The group already has one machine learning model at work in the pandemic, predicting consequences of mutations to SARS-CoV-2. Now, Wei’s team has deployed another to help drug developers on their most promising leads for attacking one of the virus’ most compelling targets.
Prior to the pandemic, Wei and his team were already developing deep learning computer models to help save drug developers time and money. The researchers “train” their deep learning models with datasets filled with information about proteins that drug developers want to target with therapeutics. The models can then make predictions about unknown quantities of interest to help guide drug design and testing.
Over the past three years, the Spartans’ models have been among the top performers in a worldwide competition series for computer-aided drug design known as the Drug Design Data Resource, or D3R, Grand Challenge. Then COVID-19 came. “We knew this was going to be bad. China shut down an entire city with 10 million people,” said Wei, who is a professor in the Departments of Mathematics and Electrical and Computer Engineering. “We had a technique at hand, and we knew this was important.”
Wei and his team have repurposed their deep learning models to focus on a specific SARS-CoV-2 protein called its main protease. The main protease is a cog in the coronavirus’s protein machinery that’s critical to how the pathogen makes copies of itself. Drugs that disable that cog could thus stop the virus from replicating.
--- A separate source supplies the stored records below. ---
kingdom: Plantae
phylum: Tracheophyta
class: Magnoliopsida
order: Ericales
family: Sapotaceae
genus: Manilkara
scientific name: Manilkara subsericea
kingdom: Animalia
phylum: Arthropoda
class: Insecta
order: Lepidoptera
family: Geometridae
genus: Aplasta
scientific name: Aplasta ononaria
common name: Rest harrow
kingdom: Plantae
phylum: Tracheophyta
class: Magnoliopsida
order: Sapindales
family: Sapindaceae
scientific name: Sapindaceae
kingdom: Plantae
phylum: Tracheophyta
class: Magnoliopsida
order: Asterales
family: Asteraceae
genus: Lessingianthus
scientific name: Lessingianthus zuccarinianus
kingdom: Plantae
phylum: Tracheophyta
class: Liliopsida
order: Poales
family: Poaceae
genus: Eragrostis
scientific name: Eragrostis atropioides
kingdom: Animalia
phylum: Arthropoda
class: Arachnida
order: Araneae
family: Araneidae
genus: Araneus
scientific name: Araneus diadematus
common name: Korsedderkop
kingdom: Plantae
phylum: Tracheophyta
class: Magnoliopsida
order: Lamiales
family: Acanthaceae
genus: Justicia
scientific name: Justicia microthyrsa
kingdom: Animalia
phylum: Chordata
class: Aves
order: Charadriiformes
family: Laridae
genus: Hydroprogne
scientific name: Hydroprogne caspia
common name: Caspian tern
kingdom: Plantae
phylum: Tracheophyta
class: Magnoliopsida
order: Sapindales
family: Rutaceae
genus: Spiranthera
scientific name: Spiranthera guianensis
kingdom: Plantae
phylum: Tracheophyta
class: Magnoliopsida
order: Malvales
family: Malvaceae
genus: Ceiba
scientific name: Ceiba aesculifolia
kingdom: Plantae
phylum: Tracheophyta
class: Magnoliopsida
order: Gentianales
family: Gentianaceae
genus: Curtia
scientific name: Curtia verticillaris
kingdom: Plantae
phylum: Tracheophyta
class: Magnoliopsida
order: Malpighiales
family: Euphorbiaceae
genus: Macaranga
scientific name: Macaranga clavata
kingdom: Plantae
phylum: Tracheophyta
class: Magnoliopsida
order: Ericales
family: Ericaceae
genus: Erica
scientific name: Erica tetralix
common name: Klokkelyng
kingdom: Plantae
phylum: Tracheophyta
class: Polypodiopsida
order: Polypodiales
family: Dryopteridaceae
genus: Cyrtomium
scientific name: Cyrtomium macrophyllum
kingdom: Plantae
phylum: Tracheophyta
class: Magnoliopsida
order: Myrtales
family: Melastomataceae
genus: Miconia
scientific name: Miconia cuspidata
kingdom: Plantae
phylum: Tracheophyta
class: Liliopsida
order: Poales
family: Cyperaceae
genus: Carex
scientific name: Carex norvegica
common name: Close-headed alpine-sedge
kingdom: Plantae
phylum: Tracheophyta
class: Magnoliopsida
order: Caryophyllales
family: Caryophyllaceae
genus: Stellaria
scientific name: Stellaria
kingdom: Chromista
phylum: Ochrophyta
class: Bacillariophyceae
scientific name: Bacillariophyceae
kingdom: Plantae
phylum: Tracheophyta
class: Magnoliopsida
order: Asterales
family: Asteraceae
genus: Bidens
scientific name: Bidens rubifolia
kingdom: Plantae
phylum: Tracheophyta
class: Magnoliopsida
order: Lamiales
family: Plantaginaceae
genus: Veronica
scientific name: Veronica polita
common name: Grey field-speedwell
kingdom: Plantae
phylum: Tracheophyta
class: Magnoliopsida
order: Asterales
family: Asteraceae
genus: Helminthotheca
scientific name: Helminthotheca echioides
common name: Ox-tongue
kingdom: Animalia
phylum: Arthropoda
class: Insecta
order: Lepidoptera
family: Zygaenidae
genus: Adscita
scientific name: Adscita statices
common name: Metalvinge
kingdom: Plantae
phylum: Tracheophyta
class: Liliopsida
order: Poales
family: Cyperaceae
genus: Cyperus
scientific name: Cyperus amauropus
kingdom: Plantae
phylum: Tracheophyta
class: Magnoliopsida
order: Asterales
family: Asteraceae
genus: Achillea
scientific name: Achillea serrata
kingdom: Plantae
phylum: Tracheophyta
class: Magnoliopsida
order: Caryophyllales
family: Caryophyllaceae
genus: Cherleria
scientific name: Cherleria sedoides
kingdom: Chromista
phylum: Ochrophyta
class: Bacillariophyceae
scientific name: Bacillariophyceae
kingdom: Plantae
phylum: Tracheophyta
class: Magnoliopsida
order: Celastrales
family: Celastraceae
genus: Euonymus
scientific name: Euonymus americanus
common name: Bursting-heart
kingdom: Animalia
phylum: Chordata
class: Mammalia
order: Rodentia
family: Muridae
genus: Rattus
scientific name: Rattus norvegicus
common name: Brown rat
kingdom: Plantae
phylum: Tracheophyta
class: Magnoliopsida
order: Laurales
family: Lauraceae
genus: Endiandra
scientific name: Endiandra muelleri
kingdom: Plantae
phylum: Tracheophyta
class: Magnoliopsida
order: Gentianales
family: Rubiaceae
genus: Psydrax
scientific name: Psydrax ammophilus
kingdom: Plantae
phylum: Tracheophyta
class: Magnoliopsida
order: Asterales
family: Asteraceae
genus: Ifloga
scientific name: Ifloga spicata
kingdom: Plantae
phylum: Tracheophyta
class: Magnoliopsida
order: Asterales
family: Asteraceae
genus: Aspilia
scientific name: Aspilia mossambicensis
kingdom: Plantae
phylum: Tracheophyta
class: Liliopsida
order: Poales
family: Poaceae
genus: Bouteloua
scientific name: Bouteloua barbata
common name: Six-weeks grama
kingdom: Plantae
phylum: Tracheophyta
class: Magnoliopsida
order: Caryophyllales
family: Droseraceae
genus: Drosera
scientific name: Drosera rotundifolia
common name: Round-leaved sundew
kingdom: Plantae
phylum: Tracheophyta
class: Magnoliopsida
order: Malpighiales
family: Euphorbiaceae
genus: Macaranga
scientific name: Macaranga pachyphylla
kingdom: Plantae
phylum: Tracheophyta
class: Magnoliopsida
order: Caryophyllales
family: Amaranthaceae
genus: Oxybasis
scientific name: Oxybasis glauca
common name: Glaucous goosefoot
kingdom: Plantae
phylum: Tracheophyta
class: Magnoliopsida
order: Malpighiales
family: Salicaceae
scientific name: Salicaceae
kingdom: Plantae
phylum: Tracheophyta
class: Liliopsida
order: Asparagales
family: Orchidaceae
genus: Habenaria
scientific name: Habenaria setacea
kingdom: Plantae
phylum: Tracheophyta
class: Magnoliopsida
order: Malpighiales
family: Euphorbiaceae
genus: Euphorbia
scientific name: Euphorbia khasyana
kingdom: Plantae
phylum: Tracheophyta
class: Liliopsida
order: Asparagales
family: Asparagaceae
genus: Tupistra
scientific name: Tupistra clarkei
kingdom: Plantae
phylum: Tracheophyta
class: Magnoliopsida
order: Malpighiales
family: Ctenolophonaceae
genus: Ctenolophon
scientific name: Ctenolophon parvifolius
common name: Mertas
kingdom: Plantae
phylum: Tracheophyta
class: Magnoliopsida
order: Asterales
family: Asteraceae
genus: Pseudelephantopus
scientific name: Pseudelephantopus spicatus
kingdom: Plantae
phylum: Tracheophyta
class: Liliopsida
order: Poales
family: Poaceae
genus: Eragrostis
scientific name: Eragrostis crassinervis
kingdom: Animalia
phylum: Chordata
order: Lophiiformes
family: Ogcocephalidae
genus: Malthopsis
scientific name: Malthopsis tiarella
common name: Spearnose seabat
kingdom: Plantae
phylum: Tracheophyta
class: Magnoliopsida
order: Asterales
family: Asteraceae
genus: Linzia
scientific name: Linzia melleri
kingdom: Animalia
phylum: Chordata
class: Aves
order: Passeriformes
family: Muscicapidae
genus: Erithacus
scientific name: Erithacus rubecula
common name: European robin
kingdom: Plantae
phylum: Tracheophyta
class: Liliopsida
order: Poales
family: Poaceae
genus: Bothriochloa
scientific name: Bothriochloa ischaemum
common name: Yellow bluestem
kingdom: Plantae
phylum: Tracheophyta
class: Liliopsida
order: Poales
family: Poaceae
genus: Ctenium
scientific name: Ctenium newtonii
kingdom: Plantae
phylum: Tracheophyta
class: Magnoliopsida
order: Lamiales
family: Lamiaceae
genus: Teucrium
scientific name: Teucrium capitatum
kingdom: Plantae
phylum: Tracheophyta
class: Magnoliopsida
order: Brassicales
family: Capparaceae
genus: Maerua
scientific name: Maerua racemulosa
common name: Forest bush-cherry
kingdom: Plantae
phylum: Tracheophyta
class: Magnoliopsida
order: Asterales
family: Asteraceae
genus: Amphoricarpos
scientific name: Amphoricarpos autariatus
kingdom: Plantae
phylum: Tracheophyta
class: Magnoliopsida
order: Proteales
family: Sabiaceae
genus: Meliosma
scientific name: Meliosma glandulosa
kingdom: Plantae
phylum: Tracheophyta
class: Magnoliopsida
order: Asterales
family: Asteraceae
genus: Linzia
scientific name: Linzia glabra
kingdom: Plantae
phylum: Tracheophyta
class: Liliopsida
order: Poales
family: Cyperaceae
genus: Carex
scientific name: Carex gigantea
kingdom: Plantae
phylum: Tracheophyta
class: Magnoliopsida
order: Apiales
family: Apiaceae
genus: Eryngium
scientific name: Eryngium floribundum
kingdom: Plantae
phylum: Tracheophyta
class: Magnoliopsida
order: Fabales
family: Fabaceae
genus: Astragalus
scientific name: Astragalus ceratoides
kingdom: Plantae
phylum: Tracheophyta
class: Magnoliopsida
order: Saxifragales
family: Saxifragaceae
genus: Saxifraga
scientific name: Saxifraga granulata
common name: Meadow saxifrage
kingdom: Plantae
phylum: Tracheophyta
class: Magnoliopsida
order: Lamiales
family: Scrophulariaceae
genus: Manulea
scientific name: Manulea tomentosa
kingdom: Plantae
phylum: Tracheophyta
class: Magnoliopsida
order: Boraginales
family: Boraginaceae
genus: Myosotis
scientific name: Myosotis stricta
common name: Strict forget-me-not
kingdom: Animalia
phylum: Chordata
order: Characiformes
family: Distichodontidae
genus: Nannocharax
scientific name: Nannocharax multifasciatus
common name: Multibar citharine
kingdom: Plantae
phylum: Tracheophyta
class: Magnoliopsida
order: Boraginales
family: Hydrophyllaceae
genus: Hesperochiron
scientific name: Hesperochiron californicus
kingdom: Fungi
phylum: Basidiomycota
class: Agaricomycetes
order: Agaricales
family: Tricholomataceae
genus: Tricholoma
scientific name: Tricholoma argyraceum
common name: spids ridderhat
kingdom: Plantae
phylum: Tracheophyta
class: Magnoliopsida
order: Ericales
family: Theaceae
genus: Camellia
What makes the main protease an even more attractive target is that it’s distinct from all known human proteases, which isn’t always the case. Drugs that attack the viral protease are thus less likely to disrupt people’s natural biochemistry.
Another advantage of the SARS-CoV-2 main protease is that’s it’s nearly identical to that of the coronavirus responsible for the 2003 SARS outbreak. This means that drug developers and Wei’s team weren’t starting completely from scratch. They had information about the structure of the main protease and chemical compounds called protease inhibitors that interfere with the protein’s function.
Still, gaps remained in understanding where those protease inhibitors latch onto the viral protein and how tightly. That’s where the Spartans’ deep learning models came in.
Wei’s team used its models to predict those details for over 100 known protease inhibitors. That data also let the team rank those inhibitors and highlight the most promising ones, which can be very valuable information for labs and companies developing new drugs, Wei said. “In the early days of a drug discovery campaign, you might have 1,000 candidates,” Wei said. Typically, all those candidates would move to preclinical tests in animals, then maybe the most promising 10 or so can safely advance to clinical trials in humans, Wei explained.
By focusing on drugs that are most attracted to the protease’s most vulnerable spots, drug developers can whittle down that list of 1,000 from the start, saving money and months, if not years, Wei said. “This is a way to help drug developers prioritize. They don’t have to waste resources to check every single candidate,” he said.
But Wei also had a reminder. The team’s models do not replace the need for experimental validation, preclinical or clinical trials. Drug developers still need to prove their products are safe before providing them for patients, which can take many years.
For that reason, Wei said, antibody treatments that resemble what immune systems produce naturally to fight the coronavirus will be most likely the first therapies approved during the pandemic. These antibodies, however, target the virus’s spike protein, rather than its main protease. Developing protease inhibitors would thus provide a welcome addition in an arsenal to fight a deadly and constantly evolving enemy. “If developers want to design a new set of drugs, we’ve shown basically what they need to do,” Wei said.
The research was published in the journal Chemical Science.